The radioactive core is moving and will eventually be in contact with the water. It may already be. Does anyone know?[1]
If a dump of water used for cooling is a concern (and it is for me personally and I am open to learning it is not), is our situation not far more grave given eventual contact with the water and this source multiplied by however many world water cycles of contact will occur over the crazy long half life that hot core has?
[1] I saw some discussion on this early on and struggle to find it and or current info I trust today. Hoping others here know more.
Tritium, the thing ONE of the scientists is concerned about, is an isotope of hydrogen. It's barely radioactive, and it has half life of about 12 years. You may know it as the stuff that illuminates watch faces and sights. It's used in many other industrial applications and as far as radioactive elements goes
If you read the actual article you may see it's classic fear mongering:
The panel of multi-disciplinary scientists, hired by the intergovernmental Pacific Islands Forum, has not found conclusive evidence that the discharge would be entirely safe, and one marine biologist fears contamination could affect the food system.

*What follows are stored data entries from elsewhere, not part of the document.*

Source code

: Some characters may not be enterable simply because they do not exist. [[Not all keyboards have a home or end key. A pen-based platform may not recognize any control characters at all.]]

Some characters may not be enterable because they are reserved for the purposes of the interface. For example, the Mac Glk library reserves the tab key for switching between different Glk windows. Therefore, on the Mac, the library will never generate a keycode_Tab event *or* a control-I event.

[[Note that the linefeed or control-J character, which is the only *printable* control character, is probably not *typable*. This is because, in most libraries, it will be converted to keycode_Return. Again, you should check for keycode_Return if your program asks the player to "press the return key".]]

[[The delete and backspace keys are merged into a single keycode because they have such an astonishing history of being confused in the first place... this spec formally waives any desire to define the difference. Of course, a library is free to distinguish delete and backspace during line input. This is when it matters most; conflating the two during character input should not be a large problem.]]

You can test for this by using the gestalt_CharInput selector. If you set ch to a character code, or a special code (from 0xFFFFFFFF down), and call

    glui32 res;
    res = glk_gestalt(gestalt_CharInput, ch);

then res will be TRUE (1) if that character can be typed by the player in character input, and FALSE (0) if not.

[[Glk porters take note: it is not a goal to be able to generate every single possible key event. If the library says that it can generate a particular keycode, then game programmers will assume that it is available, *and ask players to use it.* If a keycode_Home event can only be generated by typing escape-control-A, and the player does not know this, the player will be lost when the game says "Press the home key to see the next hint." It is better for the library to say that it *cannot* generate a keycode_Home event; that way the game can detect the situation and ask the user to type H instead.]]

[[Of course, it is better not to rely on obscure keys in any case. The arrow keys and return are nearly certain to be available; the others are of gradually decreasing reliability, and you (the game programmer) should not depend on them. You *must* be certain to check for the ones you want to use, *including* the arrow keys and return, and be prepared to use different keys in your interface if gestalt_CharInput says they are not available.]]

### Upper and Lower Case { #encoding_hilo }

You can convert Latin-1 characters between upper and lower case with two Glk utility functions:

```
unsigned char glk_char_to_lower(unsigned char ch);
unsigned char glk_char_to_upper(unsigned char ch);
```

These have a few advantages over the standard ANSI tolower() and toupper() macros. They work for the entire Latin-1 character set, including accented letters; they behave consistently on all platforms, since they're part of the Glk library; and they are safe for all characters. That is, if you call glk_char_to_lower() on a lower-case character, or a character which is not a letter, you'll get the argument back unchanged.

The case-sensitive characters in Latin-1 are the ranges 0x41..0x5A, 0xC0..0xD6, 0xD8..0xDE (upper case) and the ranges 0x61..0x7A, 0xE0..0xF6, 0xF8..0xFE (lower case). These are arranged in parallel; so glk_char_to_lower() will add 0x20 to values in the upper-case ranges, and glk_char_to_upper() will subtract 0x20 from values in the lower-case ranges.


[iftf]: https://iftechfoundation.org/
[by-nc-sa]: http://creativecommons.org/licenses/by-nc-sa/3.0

TL;DR: They couldn't say something could happen, so they said that they can't conclude nothing will happen. Which is exactly what everybody knew before. One of them said that something COULD happen, but he doesn't know how.
Though it might be nice to see Godzilla IRL... at least until he/she squishes you with gigantic irradiated feet.

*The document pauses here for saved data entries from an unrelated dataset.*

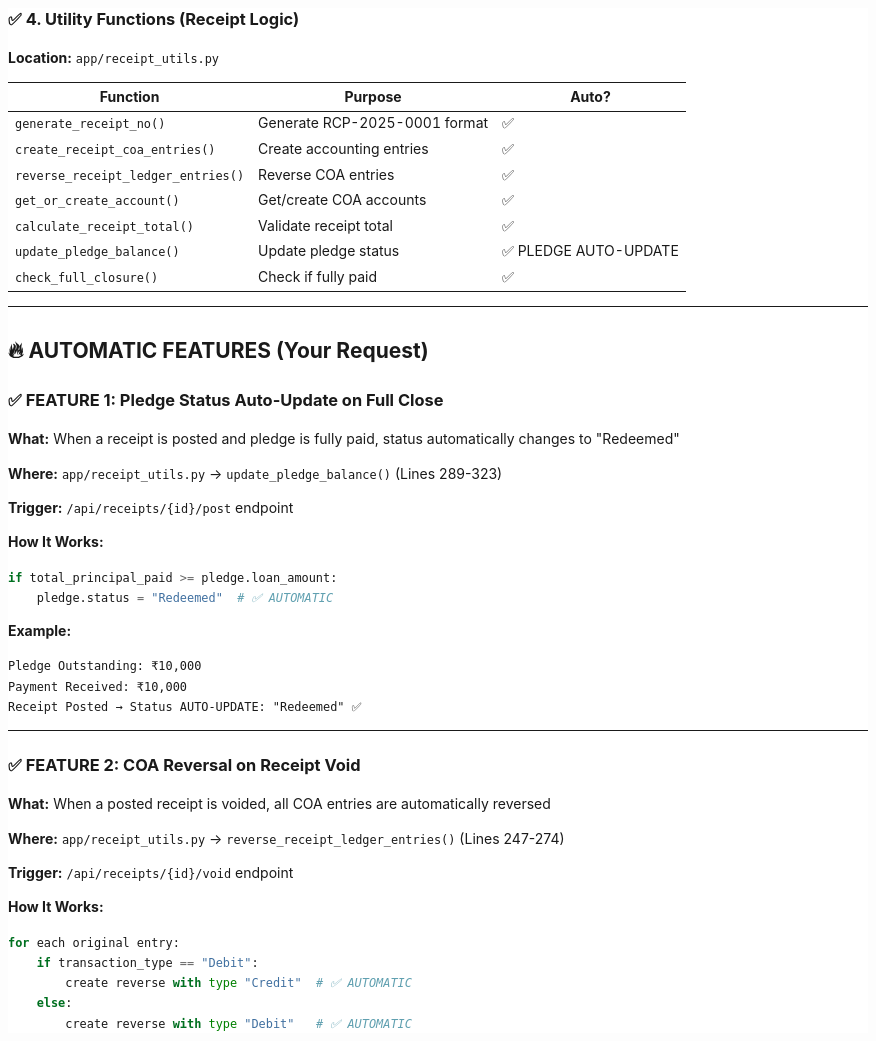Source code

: ### ✅ 4. Utility Functions (Receipt Logic)
**Location:** `app/receipt_utils.py`

| Function | Purpose | Auto? |
|----------|---------|-------|
| `generate_receipt_no()` | Generate RCP-2025-0001 format | ✅ |
| `create_receipt_coa_entries()` | Create accounting entries | ✅ |
| `reverse_receipt_ledger_entries()` | Reverse COA entries | ✅ |
| `get_or_create_account()` | Get/create COA accounts | ✅ |
| `calculate_receipt_total()` | Validate receipt total | ✅ |
| `update_pledge_balance()` | Update pledge status | ✅ PLEDGE AUTO-UPDATE |
| `check_full_closure()` | Check if fully paid | ✅ |

---

## 🔥 AUTOMATIC FEATURES (Your Request)

### ✅ FEATURE 1: Pledge Status Auto-Update on Full Close

**What:** When a receipt is posted and pledge is fully paid, status automatically changes to "Redeemed"

**Where:** `app/receipt_utils.py` → `update_pledge_balance()` (Lines 289-323)

**Trigger:** `/api/receipts/{id}/post` endpoint

**How It Works:**
```python
if total_principal_paid >= pledge.loan_amount:
    pledge.status = "Redeemed"  # ✅ AUTOMATIC
```

**Example:**
```
Pledge Outstanding: ₹10,000
Payment Received: ₹10,000
Receipt Posted → Status AUTO-UPDATE: "Redeemed" ✅
```

---

### ✅ FEATURE 2: COA Reversal on Receipt Void

**What:** When a posted receipt is voided, all COA entries are automatically reversed

**Where:** `app/receipt_utils.py` → `reverse_receipt_ledger_entries()` (Lines 247-274)

**Trigger:** `/api/receipts/{id}/void` endpoint

**How It Works:**
```python
for each original entry:
    if transaction_type == "Debit":
        create reverse with type "Credit"  # ✅ AUTOMATIC
    else:
        create reverse with type "Debit"   # ✅ AUTOMATIC
```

If only fossil plants were required to pay for burying their waste deep underground. Then we wouldn't be in the mess we're in.
[1] https://www.nrc.gov/waste/decommissioning/finan-assur.html
[2] https://www.ocregister.com/2019/02/01/billions-pile-up-in-nu...
Just look up the amount of water in the Pacific and then divide into the amount of waste water being discussed - the ratio is insanely tiny and nearly unmeasurable. The biological effects are far smaller because of this ratio than if you kept it concentrated on land.
NHK WORLD PRIME Fukushima: The Curse of Groundwater https://www3.nhk.or.jp/nhkworld/en/ondemand/video/3016120/
Side note, seems like this could be sold to some research labs, no? Seems like if you need tritium using this rather than ocean water would be a good thing.
But hey, they can just drain the water into the ocean right?!?!
They both seem to have a standard of zero risk without comparison to the alternatives. (Yes, there are adverse events with vaccines, and even with the risk of those adverse events, they do far more good than harm).
There is overwhelming evidence for safety, but they keep bringing up theoretical risks and point to events in the past (see issues with rotavirus vaccine) to spread FUD. Thins ends up hurting everyone.
Even if China allow them to dump the water into the Gobi desert, it'd still cost billions of dollar to build and operate the pipeline. It'd never happen.
Potassium-40 in the oceans: 530 gigacuries.